A Pig Kidney Kept a Human Alive in 2024. eGenesis Made It Possible

Seventeen people die every day in the United States waiting for an organ transplant. Not from their disease progressing. From waiting.

In 2024, a team at Massachusetts General Hospital transplanted a gene-edited pig kidney into a living human patient named Richard Slayman. His immune system didn't reject it. The organ worked. What had been a theoretical frontier in medicine became a clinical reality—and Cambridge-based eGenesis built the biology that made it happen.

Why Human Donor Organs Can't Meet Demand

Over 100,000 Americans sit on the national transplant waitlist at any given moment. Kidneys account for the largest share—83,000 patients waiting for a single organ that determines whether they spend three days a week connected to a dialysis machine or live normally. Many wait five to ten years. Many don't make it.

The core problem isn't surgical skill or hospital capacity. It's supply. Human donor organs are scarce by definition. A transplant requires a matching donor, compatible blood type, compatible tissue type, and timing that aligns availability with medical urgency. Every one of those conditions must align simultaneously. Most often, they don't.

Researchers have explored xenotransplantation—transplanting organs across species—for decades. Pigs emerged as the most promising donors because their organs are anatomically similar to humans in size and function. But pig organs carry genetic markers that human immune systems immediately recognize and attack. They carry pig viruses that could transfer to human recipients. They produce proteins that trigger catastrophic rejection responses within minutes of transplant.

Biology built a wall between pigs and people. CRISPR-based gene editing gave eGenesis the tools to take it apart brick by brick.

The 2024 Milestone That Changed Everything

Richard Slayman had received a human kidney transplant years earlier. When that kidney began failing, he faced the prospect of returning to dialysis while waiting—again—for another human donor.
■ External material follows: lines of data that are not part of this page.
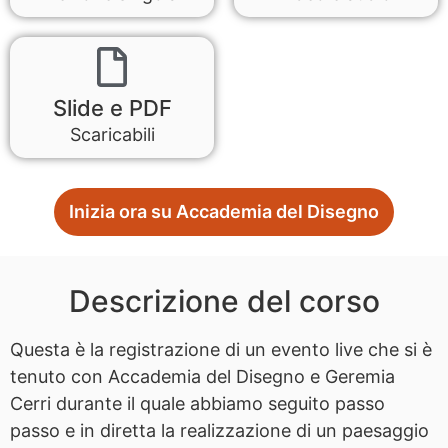
Slide e PDF
Scaricabili
Inizia ora su Accademia del Disegno
Descrizione del corso
Questa è la registrazione di un evento live che si è
tenuto con Accademia del Disegno e Geremia
Cerri durante il quale abbiamo seguito passo
passo e in diretta la realizzazione di un paesaggio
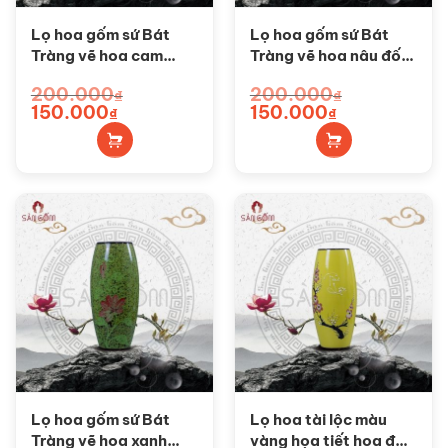
Lọ hoa gốm sứ Bát
Lọ hoa gốm sứ Bát
Tràng vẽ hoa cam
Tràng vẽ hoa nâu đốm
đốm dáng bom SG-
dáng bom SG-BH59
200.000
200.000
₫
₫
BH60
Giá
Giá
Giá
Giá
150.000
150.000
₫
₫
gốc
hiện
gốc
hiện
là:
tại
là:
tại
200.000₫.
là:
200.000₫.
là:
150.000₫.
150.000₫.
Lọ hoa gốm sứ Bát
Lọ hoa tài lộc màu
Tràng vẽ hoa xanh
vàng họa tiết hoa đào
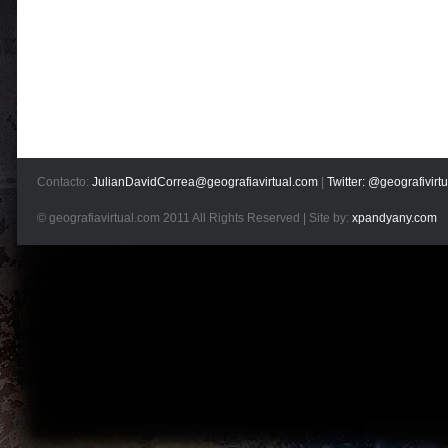
Contacto:
JulianDavidCorrea@geografiavirtual.com
|
Twitter: @geografivirtu
© geografiavirtual.com 2011 All Rights Reserved | Site by:
xpandyany.com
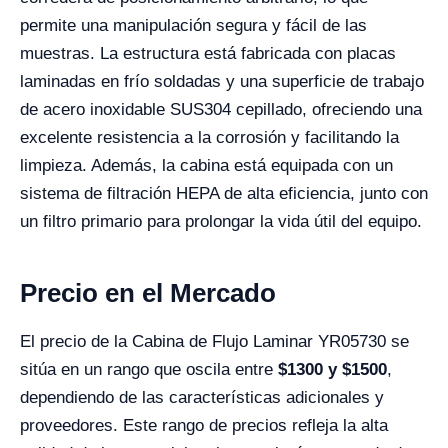
permite una manipulación segura y fácil de las
muestras. La estructura está fabricada con placas
laminadas en frío soldadas y una superficie de trabajo
de acero inoxidable SUS304 cepillado, ofreciendo una
excelente resistencia a la corrosión y facilitando la
limpieza. Además, la cabina está equipada con un
sistema de filtración HEPA de alta eficiencia, junto con
un filtro primario para prolongar la vida útil del equipo.
Precio en el Mercado
El precio de la Cabina de Flujo Laminar YR05730 se
sitúa en un rango que oscila entre
$1300 y $1500
,
dependiendo de las características adicionales y
proveedores. Este rango de precios refleja la alta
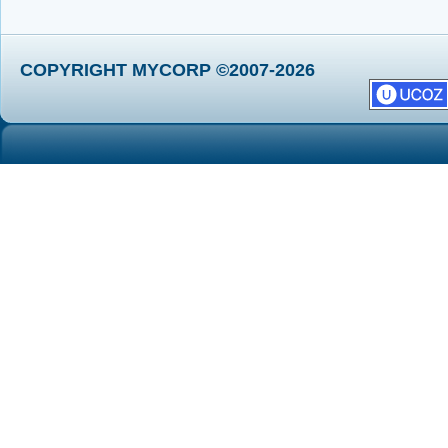
COPYRIGHT MYCORP ©2007-2026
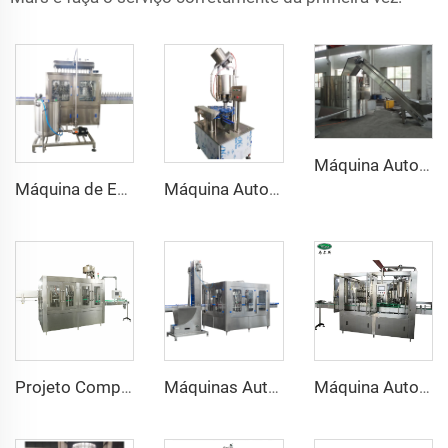
Máquina Automática para Desembaraçar Garrafas PET e Plásticas Compacta
Máquina de Enchimento e Engarrafamento para Vinho com Overflow Inline
Máquina Automática Completa para Vedação e Rolha de Garrafas de Vidro com 2000bph
Projeto Completo de Máquina para Planta de Água Mineral Full Automática de A a Z
Máquinas Automáticas de Engarrafamento, Enchimento e Vedação para Bebidas Alcoólicas Leves em Garrafas de Vidro
Máquina Automática de Engarrafamento de Bebidas Alcoólicas Destiladas, Vodka, Vinho e Whisky em Garrafas de Vidro de 750ml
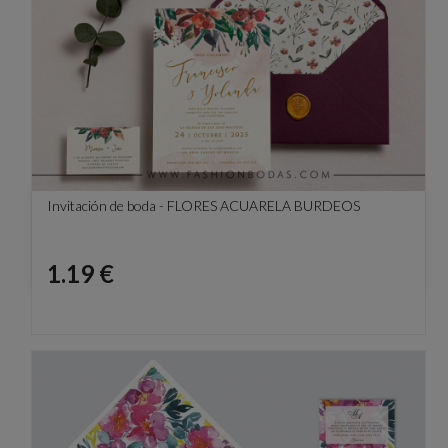
Invitación de boda - FLORES ACUARELA BURDEOS
Precio
1.19 €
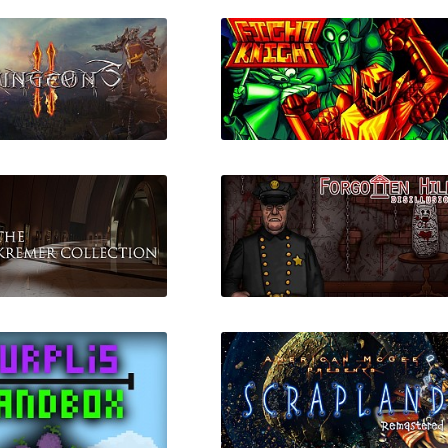
Dungeons 2
FIGHT KNIGHT
emer Collection VR
Forgotten Hill Disillusion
Instead, surgeons at Massachusetts General Hospital transplanted an eGenesis genetically engineered pig kidney in March 2024. The procedure lasted approximately four hours. In the days that followed, Slayman's new kidney functioned. His body didn't mount the catastrophic rejection response that had ended every previous long-term xenotransplantation attempt in humans.

The procedure wasn't just a surgical achievement. It was a proof of concept that 69 genetic edits—carefully designed over years of research by eGenesis scientists—could produce an organ compatible enough with human biology to sustain life outside a laboratory setting.

Dr. Tatsuo Kawai, the transplant surgeon who led the procedure at Massachusetts General, described it as a critical step toward making xenotransplantation a viable clinical option. The clinical data generated from Slayman's procedure now informs eGenesis's next research phase and regulatory conversations with the FDA about the path toward larger clinical trials.

What Success at Scale Would Mean

A reliable supply of transplantable pig organs would restructure how organ failure is treated globally.

Today, transplant timing depends on donor death. A patient deteriorates. A compatible donor dies. The surgical team scrambles to match supply and demand in a window measured in hours. Surgeons operate in the middle of the night because that's when the organ became available, not because it's optimal for the patient.

Gene-edited pig organs from eGenesis could be produced, screened, characterized, and made available on predictable schedules. Transplant programs could plan procedures rather than react to them. Patients who currently don't survive long enough to reach the top of the waitlist could receive organs sooner—years sooner in many cases.

Kidneys represent the most immediate opportunity because dialysis serves as a temporary bridge, keeping patients alive while they wait. But eGenesis's research extends to hearts and livers—organs with no equivalent bridge therapy. Patients with end-stage heart failure who don't receive a transplant within months face near-certain mortality. A reliable alternative source changes that calculus entirely.

The company completed a $191 million funding round in 2023, supported by investors who include ARCH Venture Partners and Byers Capital. That capital funds the expanded genetic research, animal husbandry infrastructure, and clinical study design required to move from a single landmark case toward regulatory-approved standard treatment.